If no federal question can be gleaned from the face of the Complaint, this Court facially has no jurisdiction over the present matter and a remand is generally required. The undersigned's review of the Complaint reveals that such remand is demanded here.
FEGLIA was enacted "to provide low-cost group life insurance to Federal employees" — H.R. Rep. No. 2579, 83d Cong., 2d Sess. (1954) and pursuant to such act "the Government is empowered to procure insurance on behalf of its employees from private insurance carriers." Brinson v. Brinson, 334 F.2d 155, 158 (4th Cir. 1964). It has been said that "FEGLIA provides insurance for all federal employees as an additional job benefit in much the same way as any large private employer provides group life insurance to its employees at shared cost." Sedarous v. Sedarous, 666 A.2d 1362, 1365 (N.J.Super.Ct. A.D. 199 5). In doing so, at least one federal court has noted that "the United States government acts as an agent and not as the insurer." Railsback v. United States, 181 F. Supp. 765, 766 (D.Neb. 1960).

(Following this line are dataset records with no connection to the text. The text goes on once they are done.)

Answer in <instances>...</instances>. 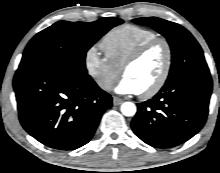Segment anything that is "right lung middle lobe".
<instances>
[{
  "mask_svg": "<svg viewBox=\"0 0 220 173\" xmlns=\"http://www.w3.org/2000/svg\"><path fill=\"white\" fill-rule=\"evenodd\" d=\"M123 20L106 17L95 22L59 21L36 34L24 50L19 67L55 66L73 75H88L86 52Z\"/></svg>",
  "mask_w": 220,
  "mask_h": 173,
  "instance_id": "right-lung-middle-lobe-1",
  "label": "right lung middle lobe"
}]
</instances>
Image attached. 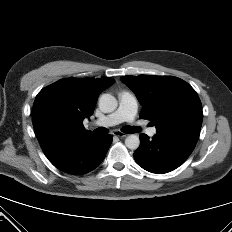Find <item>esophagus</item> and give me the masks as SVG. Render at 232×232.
<instances>
[{
	"mask_svg": "<svg viewBox=\"0 0 232 232\" xmlns=\"http://www.w3.org/2000/svg\"><path fill=\"white\" fill-rule=\"evenodd\" d=\"M113 135H114V136H117V137H120V138H124V137L127 136V134L123 133V132L120 131V130H115V131L113 132Z\"/></svg>",
	"mask_w": 232,
	"mask_h": 232,
	"instance_id": "34e87169",
	"label": "esophagus"
}]
</instances>
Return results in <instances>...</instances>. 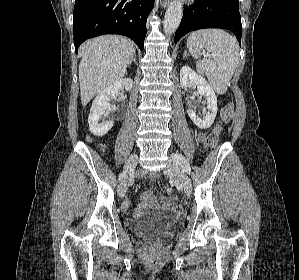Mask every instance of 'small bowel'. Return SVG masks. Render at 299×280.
Masks as SVG:
<instances>
[{"label": "small bowel", "mask_w": 299, "mask_h": 280, "mask_svg": "<svg viewBox=\"0 0 299 280\" xmlns=\"http://www.w3.org/2000/svg\"><path fill=\"white\" fill-rule=\"evenodd\" d=\"M205 137L203 134L199 135V140L204 141ZM157 173H152L151 178L155 179L157 178ZM142 203L141 205L136 209V215L141 214V212L144 209H154V208H166L169 205L173 204L175 202V197H170L168 199H162L161 201H158L155 195L151 190H147L142 193ZM130 202L125 201L123 203V209L126 210L129 207Z\"/></svg>", "instance_id": "c3829d8e"}]
</instances>
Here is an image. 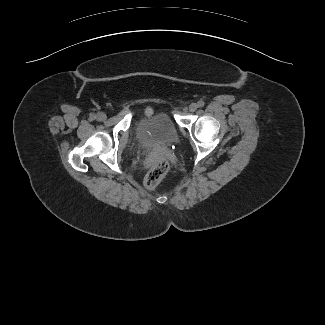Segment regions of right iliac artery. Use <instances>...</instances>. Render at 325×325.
Returning a JSON list of instances; mask_svg holds the SVG:
<instances>
[{
	"mask_svg": "<svg viewBox=\"0 0 325 325\" xmlns=\"http://www.w3.org/2000/svg\"><path fill=\"white\" fill-rule=\"evenodd\" d=\"M96 118L95 114H90V120H94Z\"/></svg>",
	"mask_w": 325,
	"mask_h": 325,
	"instance_id": "1",
	"label": "right iliac artery"
}]
</instances>
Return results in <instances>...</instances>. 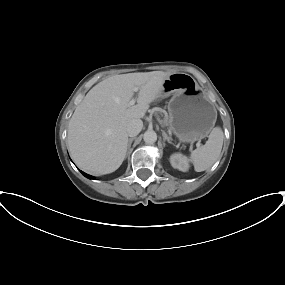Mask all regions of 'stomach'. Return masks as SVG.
Here are the masks:
<instances>
[{
  "label": "stomach",
  "mask_w": 285,
  "mask_h": 285,
  "mask_svg": "<svg viewBox=\"0 0 285 285\" xmlns=\"http://www.w3.org/2000/svg\"><path fill=\"white\" fill-rule=\"evenodd\" d=\"M172 96L168 103L169 125L183 143L205 138L215 125L217 111L208 95L186 73H173L164 83L159 97Z\"/></svg>",
  "instance_id": "1"
}]
</instances>
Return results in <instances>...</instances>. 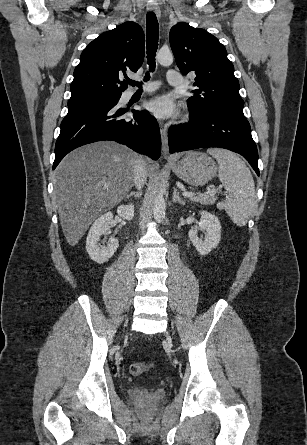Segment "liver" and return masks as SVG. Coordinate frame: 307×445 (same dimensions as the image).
<instances>
[{"label": "liver", "mask_w": 307, "mask_h": 445, "mask_svg": "<svg viewBox=\"0 0 307 445\" xmlns=\"http://www.w3.org/2000/svg\"><path fill=\"white\" fill-rule=\"evenodd\" d=\"M137 152L114 140L69 152L54 170V202L65 239L75 247L93 220L128 194Z\"/></svg>", "instance_id": "liver-1"}]
</instances>
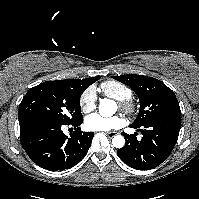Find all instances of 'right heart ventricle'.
<instances>
[{"mask_svg":"<svg viewBox=\"0 0 199 199\" xmlns=\"http://www.w3.org/2000/svg\"><path fill=\"white\" fill-rule=\"evenodd\" d=\"M101 89L106 96L118 101L129 99L133 94L128 85L118 81H107L101 85Z\"/></svg>","mask_w":199,"mask_h":199,"instance_id":"obj_1","label":"right heart ventricle"}]
</instances>
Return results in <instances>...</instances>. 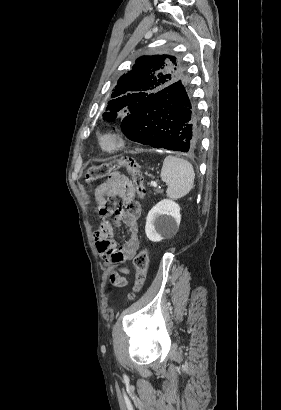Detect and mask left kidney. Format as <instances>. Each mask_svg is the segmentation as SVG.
I'll use <instances>...</instances> for the list:
<instances>
[{
  "mask_svg": "<svg viewBox=\"0 0 281 410\" xmlns=\"http://www.w3.org/2000/svg\"><path fill=\"white\" fill-rule=\"evenodd\" d=\"M180 221V206L169 199L161 200L147 215L146 236L152 242H159L163 239L161 232L175 228Z\"/></svg>",
  "mask_w": 281,
  "mask_h": 410,
  "instance_id": "1",
  "label": "left kidney"
}]
</instances>
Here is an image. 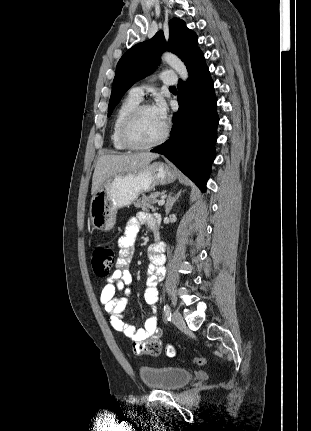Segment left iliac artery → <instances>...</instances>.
Masks as SVG:
<instances>
[{"mask_svg": "<svg viewBox=\"0 0 311 431\" xmlns=\"http://www.w3.org/2000/svg\"><path fill=\"white\" fill-rule=\"evenodd\" d=\"M164 316H165V320L166 321H170L171 320V309L170 306L168 304H166L164 306Z\"/></svg>", "mask_w": 311, "mask_h": 431, "instance_id": "1", "label": "left iliac artery"}]
</instances>
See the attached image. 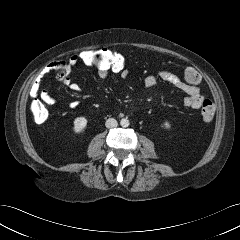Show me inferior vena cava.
<instances>
[{
    "mask_svg": "<svg viewBox=\"0 0 240 240\" xmlns=\"http://www.w3.org/2000/svg\"><path fill=\"white\" fill-rule=\"evenodd\" d=\"M117 125H118V122H117V120L114 119V118H109V119H107V121H106V123H105V126H106L108 129H110V128H115V127H117Z\"/></svg>",
    "mask_w": 240,
    "mask_h": 240,
    "instance_id": "602c4592",
    "label": "inferior vena cava"
}]
</instances>
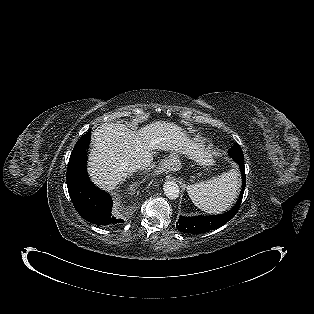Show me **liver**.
Listing matches in <instances>:
<instances>
[{
    "mask_svg": "<svg viewBox=\"0 0 314 314\" xmlns=\"http://www.w3.org/2000/svg\"><path fill=\"white\" fill-rule=\"evenodd\" d=\"M88 172L99 187L111 191L129 175L128 165L140 161L147 168L152 151L163 150L191 156L197 146L181 127L157 121L134 132L120 123H104L93 133Z\"/></svg>",
    "mask_w": 314,
    "mask_h": 314,
    "instance_id": "1",
    "label": "liver"
}]
</instances>
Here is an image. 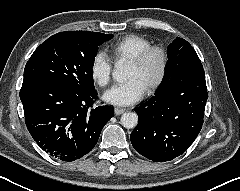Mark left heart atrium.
I'll return each mask as SVG.
<instances>
[{"mask_svg": "<svg viewBox=\"0 0 240 191\" xmlns=\"http://www.w3.org/2000/svg\"><path fill=\"white\" fill-rule=\"evenodd\" d=\"M146 92V86L135 77L114 85L103 96L108 103L126 106L139 101Z\"/></svg>", "mask_w": 240, "mask_h": 191, "instance_id": "left-heart-atrium-1", "label": "left heart atrium"}]
</instances>
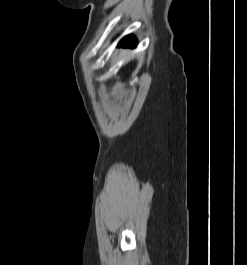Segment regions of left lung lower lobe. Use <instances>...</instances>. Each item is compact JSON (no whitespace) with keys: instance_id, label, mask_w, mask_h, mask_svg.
<instances>
[{"instance_id":"1","label":"left lung lower lobe","mask_w":247,"mask_h":265,"mask_svg":"<svg viewBox=\"0 0 247 265\" xmlns=\"http://www.w3.org/2000/svg\"><path fill=\"white\" fill-rule=\"evenodd\" d=\"M137 44L136 40L132 36H126L124 37L118 44V46H123V47H135Z\"/></svg>"}]
</instances>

There is "no policy of insurance between the government and the employee"; the policy of insurance exists merely between the policyholder and the insurance company. Ibid. At the heart of the instant action, therefore, only a breach of contract action between private litigants lies, with the obligations to perform thereunder being "a creation of the state." Gully v. First Nat. Bank, 299 U.S. 109, 155 (1936); see also 1610 Corp. v. Kemp, 753 F. Supp. 1026, 1030 (D. Mass. 1991) (stating that, merely because "a contract is subject to federal regulation," it does not follow "that its interpretation and aspects of its performance are governed by federal law"). Accordingly, "questions concerning FEGLIA policies are [usually] resolved by resort to state law" — Mall v. Atlantic Fin. Fed., 127 F.R.D. 107, 110 (W.D. Pa. 1989) ___, especially where no distinctive federal policies have been implicated in the Complaint and where "the interest in uniformity in construction of federal contractual provisions is not [by itself] enough to pose federal questions issues." Virgin Islands Housing. Auth. v. Coastal Gen. Const., 27 F.3d 911, 916 (3d Cir. 1994); see also Metropolitan Life Ins. Co. v. White, 972 F.2d 122, 124 (5th Cir. 1992) ("The scope of a federal right is, of course, a federal question, but that does not mean that its content is not to be determined by state, rather than federal law."). Defendant has presented no rationale for deviating from this norm.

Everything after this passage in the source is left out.